Provided material

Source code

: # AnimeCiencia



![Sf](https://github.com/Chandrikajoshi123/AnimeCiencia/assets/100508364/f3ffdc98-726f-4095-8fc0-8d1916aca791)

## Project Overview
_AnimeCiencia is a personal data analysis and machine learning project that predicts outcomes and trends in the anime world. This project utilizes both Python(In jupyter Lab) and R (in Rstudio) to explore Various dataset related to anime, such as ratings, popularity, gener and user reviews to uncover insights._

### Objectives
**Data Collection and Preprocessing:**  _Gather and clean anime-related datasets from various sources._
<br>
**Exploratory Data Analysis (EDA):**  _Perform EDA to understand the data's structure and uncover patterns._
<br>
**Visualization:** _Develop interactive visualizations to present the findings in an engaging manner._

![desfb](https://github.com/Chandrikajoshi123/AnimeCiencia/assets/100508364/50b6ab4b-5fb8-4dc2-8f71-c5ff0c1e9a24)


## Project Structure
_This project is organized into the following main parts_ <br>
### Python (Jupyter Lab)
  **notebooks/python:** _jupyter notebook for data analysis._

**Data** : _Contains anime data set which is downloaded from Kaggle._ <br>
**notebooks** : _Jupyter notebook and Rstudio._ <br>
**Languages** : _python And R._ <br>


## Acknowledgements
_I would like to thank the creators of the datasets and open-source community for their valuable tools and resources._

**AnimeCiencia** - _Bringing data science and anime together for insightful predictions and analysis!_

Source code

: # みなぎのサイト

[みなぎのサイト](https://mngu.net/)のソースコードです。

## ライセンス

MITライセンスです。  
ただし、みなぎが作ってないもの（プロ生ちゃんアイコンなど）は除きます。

Goal of the exercise
Copy out all of the lines above word for word, keeping every character and line break unchanged.

Exercise response
Source code

: # AnimeCiencia



![Sf](https://github.com/Chandrikajoshi123/AnimeCiencia/assets/100508364/f3ffdc98-726f-4095-8fc0-8d1916aca791)

## Project Overview
_AnimeCiencia is a personal data analysis and machine learning project that predicts outcomes and trends in the anime world. This project utilizes both Python(In jupyter Lab) and R (in Rstudio) to explore Various dataset related to anime, such as ratings, popularity, gener and user reviews to uncover insights._

### Objectives
**Data Collection and Preprocessing:**  _Gather and clean anime-related datasets from various sources._
<br>
**Exploratory Data Analysis (EDA):**  _Perform EDA to understand the data's structure and uncover patterns._
<br>
**Visualization:** _Develop interactive visualizations to present the findings in an engaging manner._

![desfb](https://github.com/Chandrikajoshi123/AnimeCiencia/assets/100508364/50b6ab4b-5fb8-4dc2-8f71-c5ff0c1e9a24)


## Project Structure
_This project is organized into the following main parts_ <br>
### Python (Jupyter Lab)
  **notebooks/python:** _jupyter notebook for data analysis._

**Data** : _Contains anime data set which is downloaded from Kaggle._ <br>
**notebooks** : _Jupyter notebook and Rstudio._ <br>
**Languages** : _python And R._ <br>


## Acknowledgements
_I would like to thank the creators of the datasets and open-source community for their valuable tools and resources._

**AnimeCiencia** - _Bringing data science and anime together for insightful predictions and analysis!_

Source code

: # みなぎのサイト

[みなぎのサイト](https://mngu.net/)のソースコードです。

## ライセンス

MITライセンスです。  
ただし、みなぎが作ってないもの（プロ生ちゃんアイコンなど）は除きます。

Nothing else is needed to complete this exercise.